Data records
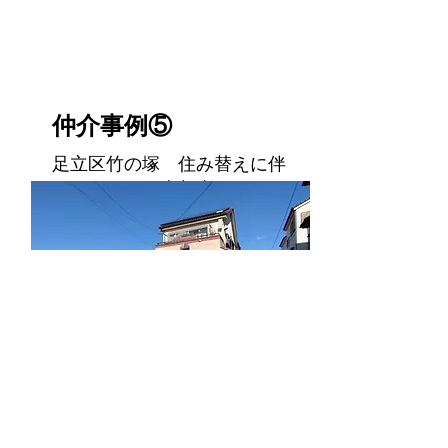
仲介事例⑤
足立区竹の塚 住み替えに伴
うマンション売却事例
不動
産形
態
中古マンション
足立区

What the task asks
Restate each line of the records exactly; pictures do not belong in the copy.

The answer
仲介事例⑤
足立区竹の塚 住み替えに伴
うマンション売却事例
不動
産形
態
中古マンション
足立区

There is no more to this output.